No alla violenza sulle donne. Il vestito da sposa a Civita

il vestito da sposa

Torna la rassegna “Cinema di genere” contro la violenza sulle donne promossa dall’Associazione Mafalda e le altre di Civita Castellana. Dopo la proiezione di “Pomodori verdi fritti alla fermata del treno”, che ha chiuso il mese di gennaio dedicato al tema della violenza perpetrata all’interno delle mura domestiche, il mese di febbraio è dedicato alla violenza sessuale. Venerdì 13 febbraio alle 21, presso l’Aula Magna di via Francesco Petrarca a Civita Castellana, la rassegna procede con “Il vestito da sposa”, film drammatico del 2003 diretto da Fiorella Infascelli e interpretato da Maya Sansa e Andrea Di Stefano, Piera Degli Espositi e Salvatore Lazzaro.

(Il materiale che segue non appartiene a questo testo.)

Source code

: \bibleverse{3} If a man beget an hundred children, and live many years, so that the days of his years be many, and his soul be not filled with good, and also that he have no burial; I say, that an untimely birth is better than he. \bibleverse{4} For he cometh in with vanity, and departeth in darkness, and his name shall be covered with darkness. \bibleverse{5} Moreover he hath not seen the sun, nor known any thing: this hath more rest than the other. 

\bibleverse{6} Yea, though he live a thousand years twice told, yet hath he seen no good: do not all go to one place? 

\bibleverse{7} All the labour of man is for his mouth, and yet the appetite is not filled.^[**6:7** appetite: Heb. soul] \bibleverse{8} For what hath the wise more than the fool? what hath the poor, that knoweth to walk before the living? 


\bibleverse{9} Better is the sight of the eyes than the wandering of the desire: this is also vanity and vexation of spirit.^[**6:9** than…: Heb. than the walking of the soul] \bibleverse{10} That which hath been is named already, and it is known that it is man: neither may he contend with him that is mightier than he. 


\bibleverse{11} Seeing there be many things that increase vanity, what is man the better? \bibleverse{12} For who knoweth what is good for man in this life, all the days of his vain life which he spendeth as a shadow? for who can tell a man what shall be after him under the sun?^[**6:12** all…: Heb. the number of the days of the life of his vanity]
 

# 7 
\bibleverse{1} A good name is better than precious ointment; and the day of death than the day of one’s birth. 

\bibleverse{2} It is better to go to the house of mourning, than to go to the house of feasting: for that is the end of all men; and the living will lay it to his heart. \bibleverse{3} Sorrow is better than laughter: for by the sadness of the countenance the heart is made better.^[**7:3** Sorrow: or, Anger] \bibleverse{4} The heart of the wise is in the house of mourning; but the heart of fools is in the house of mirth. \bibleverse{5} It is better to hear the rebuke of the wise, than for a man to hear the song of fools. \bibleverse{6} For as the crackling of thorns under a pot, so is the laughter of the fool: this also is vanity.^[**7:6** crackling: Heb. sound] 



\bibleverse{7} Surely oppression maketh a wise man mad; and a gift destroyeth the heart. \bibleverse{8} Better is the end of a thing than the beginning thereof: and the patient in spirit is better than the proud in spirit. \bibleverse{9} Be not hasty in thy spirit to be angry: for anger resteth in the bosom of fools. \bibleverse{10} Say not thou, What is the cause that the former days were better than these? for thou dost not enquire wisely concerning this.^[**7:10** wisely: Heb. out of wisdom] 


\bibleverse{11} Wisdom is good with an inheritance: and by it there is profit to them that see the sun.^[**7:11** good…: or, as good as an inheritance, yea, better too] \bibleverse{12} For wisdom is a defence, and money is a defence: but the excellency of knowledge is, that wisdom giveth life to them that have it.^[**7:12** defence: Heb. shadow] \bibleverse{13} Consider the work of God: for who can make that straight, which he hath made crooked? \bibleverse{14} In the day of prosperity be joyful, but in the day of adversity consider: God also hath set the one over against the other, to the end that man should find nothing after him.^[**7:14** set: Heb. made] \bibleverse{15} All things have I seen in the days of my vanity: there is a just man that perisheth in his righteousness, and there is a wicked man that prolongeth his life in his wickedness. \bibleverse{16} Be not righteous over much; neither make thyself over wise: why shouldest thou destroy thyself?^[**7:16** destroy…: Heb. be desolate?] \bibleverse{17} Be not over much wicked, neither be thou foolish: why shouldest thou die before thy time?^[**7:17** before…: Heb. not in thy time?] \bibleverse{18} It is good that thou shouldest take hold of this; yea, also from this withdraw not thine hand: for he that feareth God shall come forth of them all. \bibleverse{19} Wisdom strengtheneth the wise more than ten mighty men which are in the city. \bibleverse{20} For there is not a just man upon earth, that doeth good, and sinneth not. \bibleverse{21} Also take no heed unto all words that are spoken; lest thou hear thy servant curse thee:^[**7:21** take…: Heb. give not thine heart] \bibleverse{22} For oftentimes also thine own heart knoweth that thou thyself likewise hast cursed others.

È la storia di Stella che, nell’atelier di Franco, sta scegliendo il suo abito da sposa. Ma quei momenti allegri e felici vengono brutalmente cancellati al tramonto di quello stesso giorno, quando Stella in campagna viene violentata da quattro uomini. I suoi progetti, assieme con la sua vita, crollano. Abbandona l’idea di sposarsi, allontana il fidanzato e non riesce più a studiare. Passano i mesi e Stella, tornata alla vita, incontra per caso Franco, il padrone dell’atelier e tra i due nasce una storia d’amore. Ma…Il film è ispirato ad un fatto di cronaca realmente accaduto, la storia di una ragazza violentata che poi si è innamorata dell’uomo che non aveva potuto riconoscere ed era stato il suo stupratore. Un film duro che racconta il trauma psicologico e fisico, il dolore e il forte desiderio di rinascita delle donne vittime di abuso sessuale.

L’abuso sessuale sulle donne è una realtà che ancora oggi spaventa. Una ricerca Istat attesta che ogni giorno in Italia sette donne in media subiscono una violenza sessuale. I dati si riferiscono ovviamente ai casi che vengono denunciati alle autorità; alcuni studi stabiliscono che questi rappresentano soltanto alcuni degli episodi effettivi di violenza sessuale. Per la maggiore parte dei casi le vittime decidono per motivi diversi (vergogna o “copertura” del molestatore, soprattutto se all’interno del contesto familiare) di non denunciare la violenza subita. 

L’ultimo appuntamento della rassegna è previsto per venerdì 27 febbraio con la proiezione di “Sotto accusa”, film drammatico che racconta la storia di un’altra violenza sessuale perpetrata tra l’incitamento generale degli avventori.